Another important observation is that the integral of g(x) between 1 and n works out to be \log(n!)-\log n/2 (because the integral between r and r+1 is (\log r+\log(r+1))/2). Thus, we have a rather close relationship between \log(n!) and an integral that we can calculate: \int_1^n\log x dx=n\log n-n+1.

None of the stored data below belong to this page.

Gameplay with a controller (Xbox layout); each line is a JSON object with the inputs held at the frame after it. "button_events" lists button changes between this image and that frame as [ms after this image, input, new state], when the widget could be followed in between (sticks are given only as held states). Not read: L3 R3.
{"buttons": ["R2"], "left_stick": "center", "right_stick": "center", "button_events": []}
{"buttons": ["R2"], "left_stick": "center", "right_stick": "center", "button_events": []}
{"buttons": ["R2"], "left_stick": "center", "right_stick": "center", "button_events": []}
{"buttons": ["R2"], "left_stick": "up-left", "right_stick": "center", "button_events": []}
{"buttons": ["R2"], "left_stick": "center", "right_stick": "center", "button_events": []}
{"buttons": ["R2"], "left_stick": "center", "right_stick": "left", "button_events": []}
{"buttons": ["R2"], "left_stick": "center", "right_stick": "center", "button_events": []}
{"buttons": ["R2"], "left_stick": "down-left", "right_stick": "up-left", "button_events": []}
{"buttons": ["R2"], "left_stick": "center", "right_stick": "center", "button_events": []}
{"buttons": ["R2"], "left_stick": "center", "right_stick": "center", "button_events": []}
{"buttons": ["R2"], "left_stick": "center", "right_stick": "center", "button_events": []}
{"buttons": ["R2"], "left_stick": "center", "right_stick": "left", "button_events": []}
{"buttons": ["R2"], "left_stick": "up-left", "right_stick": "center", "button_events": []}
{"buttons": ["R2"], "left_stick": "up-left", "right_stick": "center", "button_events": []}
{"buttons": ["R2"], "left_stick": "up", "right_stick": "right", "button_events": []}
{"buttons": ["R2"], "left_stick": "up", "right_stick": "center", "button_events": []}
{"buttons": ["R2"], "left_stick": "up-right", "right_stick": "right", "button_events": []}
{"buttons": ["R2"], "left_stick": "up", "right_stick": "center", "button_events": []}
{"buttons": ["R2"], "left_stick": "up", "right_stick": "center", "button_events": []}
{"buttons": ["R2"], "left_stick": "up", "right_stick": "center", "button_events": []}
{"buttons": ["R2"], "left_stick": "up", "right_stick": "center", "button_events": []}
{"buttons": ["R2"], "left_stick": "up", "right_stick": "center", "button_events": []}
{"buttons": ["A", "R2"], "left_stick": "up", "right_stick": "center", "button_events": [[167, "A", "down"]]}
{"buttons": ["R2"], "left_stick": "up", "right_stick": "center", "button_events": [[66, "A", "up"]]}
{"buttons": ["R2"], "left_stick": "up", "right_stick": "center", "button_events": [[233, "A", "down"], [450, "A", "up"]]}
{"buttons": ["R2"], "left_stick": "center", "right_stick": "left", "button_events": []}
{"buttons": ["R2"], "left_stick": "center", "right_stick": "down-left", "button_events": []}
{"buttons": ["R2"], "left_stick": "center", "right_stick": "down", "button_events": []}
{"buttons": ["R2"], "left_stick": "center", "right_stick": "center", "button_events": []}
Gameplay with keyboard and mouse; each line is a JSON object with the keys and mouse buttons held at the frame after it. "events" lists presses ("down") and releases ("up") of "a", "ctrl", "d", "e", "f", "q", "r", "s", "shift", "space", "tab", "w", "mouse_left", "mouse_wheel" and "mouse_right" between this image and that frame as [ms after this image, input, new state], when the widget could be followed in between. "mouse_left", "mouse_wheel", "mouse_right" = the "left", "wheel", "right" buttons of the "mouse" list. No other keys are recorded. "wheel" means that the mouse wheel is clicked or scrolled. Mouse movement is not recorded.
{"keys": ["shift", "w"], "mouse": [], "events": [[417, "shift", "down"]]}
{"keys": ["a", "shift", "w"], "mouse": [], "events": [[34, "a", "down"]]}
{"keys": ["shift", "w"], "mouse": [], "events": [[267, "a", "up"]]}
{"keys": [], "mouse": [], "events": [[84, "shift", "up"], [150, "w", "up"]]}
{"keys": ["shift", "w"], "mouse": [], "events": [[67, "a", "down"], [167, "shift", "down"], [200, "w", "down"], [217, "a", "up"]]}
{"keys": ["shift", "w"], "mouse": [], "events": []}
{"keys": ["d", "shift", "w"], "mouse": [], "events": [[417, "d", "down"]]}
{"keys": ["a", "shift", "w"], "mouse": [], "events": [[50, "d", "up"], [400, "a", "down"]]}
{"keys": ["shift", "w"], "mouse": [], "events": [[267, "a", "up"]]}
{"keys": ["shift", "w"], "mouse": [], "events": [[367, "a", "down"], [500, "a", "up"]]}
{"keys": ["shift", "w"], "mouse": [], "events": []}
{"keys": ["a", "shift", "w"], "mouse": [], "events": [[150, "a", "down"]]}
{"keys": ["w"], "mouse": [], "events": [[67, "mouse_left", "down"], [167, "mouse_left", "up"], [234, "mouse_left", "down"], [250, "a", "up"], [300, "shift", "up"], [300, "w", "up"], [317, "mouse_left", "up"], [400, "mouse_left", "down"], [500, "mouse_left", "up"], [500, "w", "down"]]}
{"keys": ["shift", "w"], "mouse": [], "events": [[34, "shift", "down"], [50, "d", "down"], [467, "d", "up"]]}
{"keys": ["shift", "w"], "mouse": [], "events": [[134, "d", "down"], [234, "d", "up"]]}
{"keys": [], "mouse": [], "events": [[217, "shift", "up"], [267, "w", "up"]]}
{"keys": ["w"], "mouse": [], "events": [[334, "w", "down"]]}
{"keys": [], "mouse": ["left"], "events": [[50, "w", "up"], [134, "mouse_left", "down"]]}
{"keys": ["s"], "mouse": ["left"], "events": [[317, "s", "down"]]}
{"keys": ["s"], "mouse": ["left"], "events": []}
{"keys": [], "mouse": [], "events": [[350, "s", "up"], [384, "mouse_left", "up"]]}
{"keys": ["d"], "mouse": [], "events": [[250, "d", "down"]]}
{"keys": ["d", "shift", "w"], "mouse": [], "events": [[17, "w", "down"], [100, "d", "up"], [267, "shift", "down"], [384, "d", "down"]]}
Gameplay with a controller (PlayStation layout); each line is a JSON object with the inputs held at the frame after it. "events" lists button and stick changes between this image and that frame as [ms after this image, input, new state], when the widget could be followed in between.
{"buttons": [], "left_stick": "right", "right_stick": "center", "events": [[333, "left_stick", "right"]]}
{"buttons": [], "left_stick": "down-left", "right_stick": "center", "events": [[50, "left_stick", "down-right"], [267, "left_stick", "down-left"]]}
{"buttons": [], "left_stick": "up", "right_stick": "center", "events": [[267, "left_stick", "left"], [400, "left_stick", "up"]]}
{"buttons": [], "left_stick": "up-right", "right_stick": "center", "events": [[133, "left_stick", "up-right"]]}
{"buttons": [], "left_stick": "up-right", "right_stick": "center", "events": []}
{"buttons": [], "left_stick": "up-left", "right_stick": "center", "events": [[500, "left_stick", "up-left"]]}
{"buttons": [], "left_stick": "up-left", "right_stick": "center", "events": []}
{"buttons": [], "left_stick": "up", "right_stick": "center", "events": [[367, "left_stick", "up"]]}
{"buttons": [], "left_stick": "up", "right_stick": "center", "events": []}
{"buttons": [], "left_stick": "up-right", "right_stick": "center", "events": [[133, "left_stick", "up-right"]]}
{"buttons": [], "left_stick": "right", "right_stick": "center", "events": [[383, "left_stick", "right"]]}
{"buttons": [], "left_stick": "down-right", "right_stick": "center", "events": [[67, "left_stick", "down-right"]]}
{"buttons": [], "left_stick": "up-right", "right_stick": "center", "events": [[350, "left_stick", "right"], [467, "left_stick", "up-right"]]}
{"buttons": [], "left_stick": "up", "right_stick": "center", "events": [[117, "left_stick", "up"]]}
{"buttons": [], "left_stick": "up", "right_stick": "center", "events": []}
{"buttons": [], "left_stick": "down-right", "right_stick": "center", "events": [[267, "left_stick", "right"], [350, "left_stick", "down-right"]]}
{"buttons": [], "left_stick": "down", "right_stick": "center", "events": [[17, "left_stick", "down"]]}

It is not hard to see that this argument shows that the ratio of n! to (n/e)^n\sqrt n tends to a limit. The one remaining magic part is the calculation of that limit. To do this, we define c_n to be the integral \int_1^n(\log x-g(x))dx. We have established that the sequence (c_n) converges; our problem is equivalent to working out what the limit is. Here there is a very nice trick, which is to consider instead the sequence a_n=2c_n-c_{2n}, which clearly converges to the same limit. But if you calculate a_n you find that you can get a very good estimate for it if and only if you can get a very good estimate for \binom{2n}{n}, essentially because inside what you write for a_n you get \log(2n!)-2\log(n!), which is \log \binom{2n}{n}. This trick is I think reasonably non-magic: if you know in advance that you can calculate \binom{2n}{n} very accurately, then it is natural to try to use that information, and there is essentially only one way of doing that.

Even the fact that one can get a very good handle on \binom{2n}{n} is not as magic as all that, since it is equivalent to estimating the probability that a subset of a set of size 2n has exactly n elements. And that one can think about in all sorts of ways. For example, one can use the central limit theorem to estimate the probability that a random set has size between n-c\sqrt n and n+c\sqrt n and an elementary argument to show that the probabilities of the sizes within that range are all roughly equal.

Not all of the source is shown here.